Among the schools enhancing their Web sites is Fairfield Prep. In fall 2005, each teacher will have a Web page on the school’s Web site, says Keltos. Students already have their own e-mail accounts.
Web fundraising has become a standard as well, often raising money for new technology purchases. Web site visitors can take virtual tours of capital projects under way and see how close the institution is to meeting its goals. The Web site also lets donors see how their contributions have been put to use.
The common thread that seems to link private schools is an outside-the-box approach that allows for rapid adaptation and targeted adoption. “We don’t have to go through a ton of politics to get things done, and that makes it a lot easier to do our jobs,” LaSalle’s Sigmund says.

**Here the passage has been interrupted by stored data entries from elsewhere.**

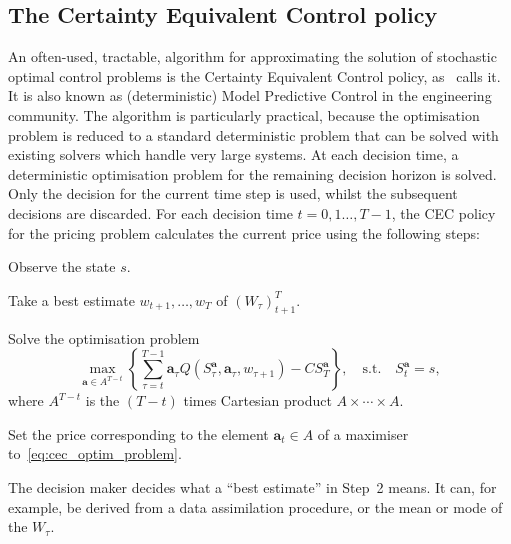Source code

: \documentclass[main.tex]{subfiles}
\begin{document}
\subsection{The Certainty Equivalent Control policy}
An often-used, tractable, algorithm for approximating the solution of
stochastic optimal control
problems is the Certainty Equivalent Control policy,
as~\citet{bertsekas2005dynamic} calls it.
It is also known as (deterministic) Model
Predictive Control in the engineering community.
The algorithm is particularly practical, because the optimisation
problem is reduced to a standard deterministic problem that can
be solved with existing solvers which
handle very large systems.
At each decision time, a deterministic optimisation problem for the
remaining decision horizon is solved. Only the decision for the
current time step is
used, whilst the subsequent decisions are discarded.
For each decision time $t=0,1\dots,T-1$, the CEC policy for the pricing
problem calculates the current price using the following steps:
\begin{enumerate}
  \begin{samepage}
  \item Observe the state $s$.
  \item Take a best estimate $w_{t+1},\dots,w_T$ of ${(W_\tau)}_{t+1}^T$.
  \item Solve the optimisation problem
    \begin{equation}\label{eq:cec_optim_problem}
      \max_{\mathbf{a}\in A^{T-t}}\left\{\sum_{\tau=t}^{T-1}\mathbf{a}_\tau
         Q(S_\tau^{\mathbf{a}},\mathbf{a}_\tau
        ,w_{\tau+1})-CS_T^{\mathbf{a}}\right\},
      \quad \text{s.t.}\quad S_t^{\mathbf{a}}=s,
    \end{equation}
    where $A^{T-t}$ is the $(T-t)$ times Cartesian product $A\times
    \cdots\times A$.
  \item Set the price corresponding to the element
    $\mathbf{a}_t\in A$ of a maximiser to~\eqref{eq:cec_optim_problem}.
  \end{samepage}
\end{enumerate}
The decision maker decides what a ``best estimate'' in Step~2
means. It can, for example, be
derived from a data assimilation procedure, or the
mean or mode of the $W_\tau$.
\end{document}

Michael Meehan is a freelance technology writer based in Brookline, Mass.
Winning the Education Game
When the morning bell rings at Lake Highland Preparatory School, it’s time for the fun and games to begin. Second-semester computer science students in Brian Scarbeau’s Honors Programming II class will each create a functional PC game.
“This is the first time I’ve tried it, and I’m excited to see how it goes,” Scarbeau says. “Skills don’t change. Basically, it’s programming applications that have changed. Game programming requires a student to have computer science, math and science skills. It’s a different approach to learning how to program an application.”
Through the game assignment, Scarbeau has been able to incorporate Java programming and Microsoft’s Visual Studio.NET programming environment to show students how far they can take the skills he’s teaching them.
In computing’s early days, students were more likely to delve into the operating code. That “mechanic’s instinct” is largely missing in today’s students, he says.
“What we have now is a point-and-click generation that expects something to work as soon as they touch it,” Scarbeau explains. Game development forces students to look below the surface to see how things work—to expand the way they think.
And once students start, they’re hooked, Scarbeau notes. “I’ve got this one kid I can’t [get] out of my lab,” he says. “He doesn’t even eat lunch. Instead, he’s in here.”